O vírus H5N1 da gripe aviária já se espalhou pelo mundo por meio das populações de pássaros e causou 442 casos humanos confirmados e 262 mortes, segundo a Organização Mundial da Saúde.

Até agora, porém, a gripe aviária não foi capaz de se difundir de forma eficaz entre as pessoas, o que poderia passar a acontecer pela hibridização dos dois tipos de vírus.

"O vírus H5N1 nunca adquiriu a capacidade de transmissão entre seres humanos, razão pela qual não tivemos uma pandemia. A preocupação é que o pandêmico vírus H1N1 pode fornecer essa capacidade para o altamente patogênico vírus H5N1," diz Kawaoka.

Recombinação de vírus

Dois vírus que infectam uma única célula hospedeira podem trocar material genético - ou recombinar-se - criando linhagens de vírus híbridos com características herdadas de cada vírus-pai.

Antes deste estudo, os vírus híbridos gerados em estudos de laboratório sempre foram menos virulentos do que as cepas originais.

No entanto, a nova descoberta levanta a preocupação de que o H5N1 e o pandêmico vírus H1N1 poderiam recombinar-se em indivíduos expostos a ambos os vírus e gerar uma nova cepa da gripe que seria altamente contagiosa e virulenta.

Genoma do vírus

A maior virulência observada no novo estudo parece advir de um dos oito genes no genoma viral, chamado PB2, que é conhecido por afetar a capacidade do vírus da gripe aviária de se desenvolver em hospedeiros mamíferos, incluindo os seres humanos.

Quando testado em camundongos, a versão do PB2 do vírus humano, trocada com o H5N1, converteu o vírus da gripe aviária em uma forma altamente patogênica.

Os pesquisadores dizem que o acompanhamento das populações virais é essencial para monitorar a potencial emergência variantes virais de alta patogenicidade devido ao rearranjo dos vírus da gripe aviária e humana.

Vírus à solta

Os resultados, incluindo a identificação do segmento PB2 como um elemento-chave para o aumento da virulência, fornecem informações que podem ser úteis no caso de uma pandemia causada por uma cepa híbrida de gripe aviária-gripe humana.

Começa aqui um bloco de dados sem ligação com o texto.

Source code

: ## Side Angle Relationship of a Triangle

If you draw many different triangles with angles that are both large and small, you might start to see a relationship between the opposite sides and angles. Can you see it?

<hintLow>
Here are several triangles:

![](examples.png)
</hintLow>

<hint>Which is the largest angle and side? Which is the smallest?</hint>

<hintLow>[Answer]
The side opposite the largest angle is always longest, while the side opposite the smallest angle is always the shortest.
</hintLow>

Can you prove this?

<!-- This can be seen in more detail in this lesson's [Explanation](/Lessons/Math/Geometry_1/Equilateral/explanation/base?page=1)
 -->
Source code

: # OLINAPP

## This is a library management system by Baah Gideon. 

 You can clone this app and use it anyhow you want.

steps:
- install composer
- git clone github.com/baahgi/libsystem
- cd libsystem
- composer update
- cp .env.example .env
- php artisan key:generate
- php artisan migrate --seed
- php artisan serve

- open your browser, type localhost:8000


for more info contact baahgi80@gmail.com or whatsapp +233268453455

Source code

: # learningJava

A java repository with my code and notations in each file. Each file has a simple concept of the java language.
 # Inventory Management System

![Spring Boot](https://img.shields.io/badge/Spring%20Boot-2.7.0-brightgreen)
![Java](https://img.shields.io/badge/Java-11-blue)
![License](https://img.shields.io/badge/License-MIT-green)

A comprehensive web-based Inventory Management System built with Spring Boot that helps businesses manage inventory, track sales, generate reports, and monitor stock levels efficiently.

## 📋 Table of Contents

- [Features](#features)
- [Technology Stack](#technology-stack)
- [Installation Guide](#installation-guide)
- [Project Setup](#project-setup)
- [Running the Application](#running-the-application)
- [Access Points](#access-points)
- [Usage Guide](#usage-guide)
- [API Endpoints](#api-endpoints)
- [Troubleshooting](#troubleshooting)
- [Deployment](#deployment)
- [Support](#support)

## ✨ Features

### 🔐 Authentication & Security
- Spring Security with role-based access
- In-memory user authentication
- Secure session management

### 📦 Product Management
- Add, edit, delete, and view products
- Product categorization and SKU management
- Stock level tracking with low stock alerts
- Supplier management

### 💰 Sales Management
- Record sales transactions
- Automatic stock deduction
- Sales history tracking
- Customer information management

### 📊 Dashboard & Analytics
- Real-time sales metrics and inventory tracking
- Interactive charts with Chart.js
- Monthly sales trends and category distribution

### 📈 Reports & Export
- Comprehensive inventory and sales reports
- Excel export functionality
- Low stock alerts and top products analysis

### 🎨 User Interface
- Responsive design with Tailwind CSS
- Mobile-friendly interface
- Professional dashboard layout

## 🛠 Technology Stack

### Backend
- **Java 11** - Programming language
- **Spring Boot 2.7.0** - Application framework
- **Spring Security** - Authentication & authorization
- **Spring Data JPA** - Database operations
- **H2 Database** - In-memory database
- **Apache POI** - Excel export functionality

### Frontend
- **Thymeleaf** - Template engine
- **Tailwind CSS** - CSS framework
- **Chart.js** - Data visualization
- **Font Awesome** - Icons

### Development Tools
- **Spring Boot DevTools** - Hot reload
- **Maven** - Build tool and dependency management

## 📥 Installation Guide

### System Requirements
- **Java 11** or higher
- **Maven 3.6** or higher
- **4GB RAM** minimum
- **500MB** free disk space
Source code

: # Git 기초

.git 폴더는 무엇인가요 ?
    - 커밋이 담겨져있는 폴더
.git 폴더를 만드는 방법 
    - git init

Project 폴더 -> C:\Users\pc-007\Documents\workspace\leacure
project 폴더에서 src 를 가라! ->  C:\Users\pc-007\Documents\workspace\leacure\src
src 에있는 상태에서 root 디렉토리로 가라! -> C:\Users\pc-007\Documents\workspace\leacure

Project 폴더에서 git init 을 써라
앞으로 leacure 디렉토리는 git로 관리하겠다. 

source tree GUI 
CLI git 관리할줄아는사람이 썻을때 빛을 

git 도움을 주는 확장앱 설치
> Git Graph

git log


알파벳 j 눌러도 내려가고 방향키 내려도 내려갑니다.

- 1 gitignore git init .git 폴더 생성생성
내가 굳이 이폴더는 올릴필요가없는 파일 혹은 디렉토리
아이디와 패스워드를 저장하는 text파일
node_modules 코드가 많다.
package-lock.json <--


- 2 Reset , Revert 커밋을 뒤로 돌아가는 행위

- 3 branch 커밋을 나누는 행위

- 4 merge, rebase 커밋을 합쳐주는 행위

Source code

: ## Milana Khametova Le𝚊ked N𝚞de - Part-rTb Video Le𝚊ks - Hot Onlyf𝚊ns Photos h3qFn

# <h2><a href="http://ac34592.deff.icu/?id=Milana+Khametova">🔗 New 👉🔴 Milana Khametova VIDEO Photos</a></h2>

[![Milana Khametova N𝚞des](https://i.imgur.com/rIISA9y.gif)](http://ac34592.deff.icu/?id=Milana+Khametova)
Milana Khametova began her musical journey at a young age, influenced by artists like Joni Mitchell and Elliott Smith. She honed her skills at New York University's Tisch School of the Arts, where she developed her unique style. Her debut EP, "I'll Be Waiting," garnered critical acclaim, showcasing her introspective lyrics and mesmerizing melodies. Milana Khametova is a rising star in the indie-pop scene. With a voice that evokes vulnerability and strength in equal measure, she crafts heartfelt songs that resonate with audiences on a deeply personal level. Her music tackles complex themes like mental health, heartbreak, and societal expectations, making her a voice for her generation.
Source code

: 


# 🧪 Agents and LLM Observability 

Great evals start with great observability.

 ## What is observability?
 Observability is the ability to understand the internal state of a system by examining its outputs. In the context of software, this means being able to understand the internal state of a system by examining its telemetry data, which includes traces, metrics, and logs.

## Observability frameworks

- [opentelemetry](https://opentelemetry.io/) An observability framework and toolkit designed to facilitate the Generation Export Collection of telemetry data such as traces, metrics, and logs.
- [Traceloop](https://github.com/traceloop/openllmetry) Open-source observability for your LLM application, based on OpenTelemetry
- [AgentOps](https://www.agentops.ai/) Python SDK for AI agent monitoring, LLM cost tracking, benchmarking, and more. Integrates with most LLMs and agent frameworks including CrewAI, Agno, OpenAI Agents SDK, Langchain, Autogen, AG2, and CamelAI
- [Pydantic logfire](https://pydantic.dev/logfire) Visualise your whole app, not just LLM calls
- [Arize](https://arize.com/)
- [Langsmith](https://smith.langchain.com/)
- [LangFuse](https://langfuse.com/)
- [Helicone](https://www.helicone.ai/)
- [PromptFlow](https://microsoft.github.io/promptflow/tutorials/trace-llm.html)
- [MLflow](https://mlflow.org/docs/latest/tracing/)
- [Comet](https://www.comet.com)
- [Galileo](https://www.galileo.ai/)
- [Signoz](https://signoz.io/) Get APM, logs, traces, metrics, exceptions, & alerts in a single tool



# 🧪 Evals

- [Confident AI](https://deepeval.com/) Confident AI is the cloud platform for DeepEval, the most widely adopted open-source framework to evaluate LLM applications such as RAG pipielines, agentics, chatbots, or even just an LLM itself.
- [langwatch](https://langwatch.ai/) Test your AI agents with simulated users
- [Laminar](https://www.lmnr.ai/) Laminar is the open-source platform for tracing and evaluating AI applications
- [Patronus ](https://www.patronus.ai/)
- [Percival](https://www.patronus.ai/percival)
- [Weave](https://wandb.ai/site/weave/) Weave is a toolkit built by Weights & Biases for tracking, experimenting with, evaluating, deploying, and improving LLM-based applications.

"Com a nova pandemia do vírus H1N1, as pessoas como que se esqueceram da gripe aviária H5N1. Mas a realidade é que o vírus da gripe aviária H5N1 ainda está por aí," diz Kawaoka. "Nossos dados sugerem que é possível haver uma recombinação entre os subtipos H5N1 e H1N1 que pode criar um vírus H5N1 mais patogênico."

Esta recombinação ainda não observada ao natural. Resta esperar que os controles laboratoriais sejam eficientes o bastante para que a versão patogênica gerada pelos pesquisadores não escape para o meio ambiente.